[begin SOURCE MATERIAL]

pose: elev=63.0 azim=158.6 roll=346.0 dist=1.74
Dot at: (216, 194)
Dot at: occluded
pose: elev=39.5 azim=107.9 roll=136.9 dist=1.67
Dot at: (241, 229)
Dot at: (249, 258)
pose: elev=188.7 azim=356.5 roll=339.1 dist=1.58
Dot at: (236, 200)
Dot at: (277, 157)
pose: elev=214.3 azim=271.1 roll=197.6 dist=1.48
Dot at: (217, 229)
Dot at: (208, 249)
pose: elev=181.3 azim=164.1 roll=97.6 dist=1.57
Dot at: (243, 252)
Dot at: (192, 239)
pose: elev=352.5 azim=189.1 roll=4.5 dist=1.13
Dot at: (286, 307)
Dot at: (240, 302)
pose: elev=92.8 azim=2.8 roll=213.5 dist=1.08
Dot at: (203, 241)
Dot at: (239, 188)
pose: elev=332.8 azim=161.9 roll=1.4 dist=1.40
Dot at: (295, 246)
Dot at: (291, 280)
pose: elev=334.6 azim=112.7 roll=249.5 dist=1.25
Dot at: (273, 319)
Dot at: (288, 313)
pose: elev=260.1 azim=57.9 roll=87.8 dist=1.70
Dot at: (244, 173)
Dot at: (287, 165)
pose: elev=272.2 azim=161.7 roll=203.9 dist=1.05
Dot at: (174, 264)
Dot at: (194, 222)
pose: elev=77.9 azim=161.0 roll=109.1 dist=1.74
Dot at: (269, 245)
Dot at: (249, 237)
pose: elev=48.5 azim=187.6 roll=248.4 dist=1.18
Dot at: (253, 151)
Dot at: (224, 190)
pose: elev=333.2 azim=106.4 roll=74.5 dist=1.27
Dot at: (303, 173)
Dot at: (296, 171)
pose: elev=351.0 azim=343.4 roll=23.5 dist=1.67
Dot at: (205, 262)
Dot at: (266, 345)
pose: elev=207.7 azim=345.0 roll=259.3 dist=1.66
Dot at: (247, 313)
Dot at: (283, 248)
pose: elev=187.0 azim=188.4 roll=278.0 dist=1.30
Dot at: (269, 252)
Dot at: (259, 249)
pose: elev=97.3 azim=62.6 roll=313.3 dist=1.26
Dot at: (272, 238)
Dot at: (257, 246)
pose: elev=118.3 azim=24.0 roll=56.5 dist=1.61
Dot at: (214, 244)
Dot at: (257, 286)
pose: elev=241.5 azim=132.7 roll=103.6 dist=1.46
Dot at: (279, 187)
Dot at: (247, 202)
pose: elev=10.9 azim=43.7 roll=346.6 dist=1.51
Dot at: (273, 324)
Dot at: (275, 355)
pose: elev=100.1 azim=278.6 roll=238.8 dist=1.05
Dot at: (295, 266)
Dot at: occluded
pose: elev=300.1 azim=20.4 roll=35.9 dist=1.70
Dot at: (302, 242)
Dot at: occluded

[end SOURCE MATERIAL]

AIM OF THE TASK →
Reproduce every line of the material above word for word, keeping the original order.

ANSWER TO THIS EXERCISE →
pose: elev=63.0 azim=158.6 roll=346.0 dist=1.74
Dot at: (216, 194)
Dot at: occluded
pose: elev=39.5 azim=107.9 roll=136.9 dist=1.67
Dot at: (241, 229)
Dot at: (249, 258)
pose: elev=188.7 azim=356.5 roll=339.1 dist=1.58
Dot at: (236, 200)
Dot at: (277, 157)
pose: elev=214.3 azim=271.1 roll=197.6 dist=1.48
Dot at: (217, 229)
Dot at: (208, 249)
pose: elev=181.3 azim=164.1 roll=97.6 dist=1.57
Dot at: (243, 252)
Dot at: (192, 239)
pose: elev=352.5 azim=189.1 roll=4.5 dist=1.13
Dot at: (286, 307)
Dot at: (240, 302)
pose: elev=92.8 azim=2.8 roll=213.5 dist=1.08
Dot at: (203, 241)
Dot at: (239, 188)
pose: elev=332.8 azim=161.9 roll=1.4 dist=1.40
Dot at: (295, 246)
Dot at: (291, 280)
pose: elev=334.6 azim=112.7 roll=249.5 dist=1.25
Dot at: (273, 319)
Dot at: (288, 313)
pose: elev=260.1 azim=57.9 roll=87.8 dist=1.70
Dot at: (244, 173)
Dot at: (287, 165)
pose: elev=272.2 azim=161.7 roll=203.9 dist=1.05
Dot at: (174, 264)
Dot at: (194, 222)
pose: elev=77.9 azim=161.0 roll=109.1 dist=1.74
Dot at: (269, 245)
Dot at: (249, 237)
pose: elev=48.5 azim=187.6 roll=248.4 dist=1.18
Dot at: (253, 151)
Dot at: (224, 190)
pose: elev=333.2 azim=106.4 roll=74.5 dist=1.27
Dot at: (303, 173)
Dot at: (296, 171)
pose: elev=351.0 azim=343.4 roll=23.5 dist=1.67
Dot at: (205, 262)
Dot at: (266, 345)
pose: elev=207.7 azim=345.0 roll=259.3 dist=1.66
Dot at: (247, 313)
Dot at: (283, 248)
pose: elev=187.0 azim=188.4 roll=278.0 dist=1.30
Dot at: (269, 252)
Dot at: (259, 249)
pose: elev=97.3 azim=62.6 roll=313.3 dist=1.26
Dot at: (272, 238)
Dot at: (257, 246)
pose: elev=118.3 azim=24.0 roll=56.5 dist=1.61
Dot at: (214, 244)
Dot at: (257, 286)
pose: elev=241.5 azim=132.7 roll=103.6 dist=1.46
Dot at: (279, 187)
Dot at: (247, 202)
pose: elev=10.9 azim=43.7 roll=346.6 dist=1.51
Dot at: (273, 324)
Dot at: (275, 355)
pose: elev=100.1 azim=278.6 roll=238.8 dist=1.05
Dot at: (295, 266)
Dot at: occluded
pose: elev=300.1 azim=20.4 roll=35.9 dist=1.70
Dot at: (302, 242)
Dot at: occluded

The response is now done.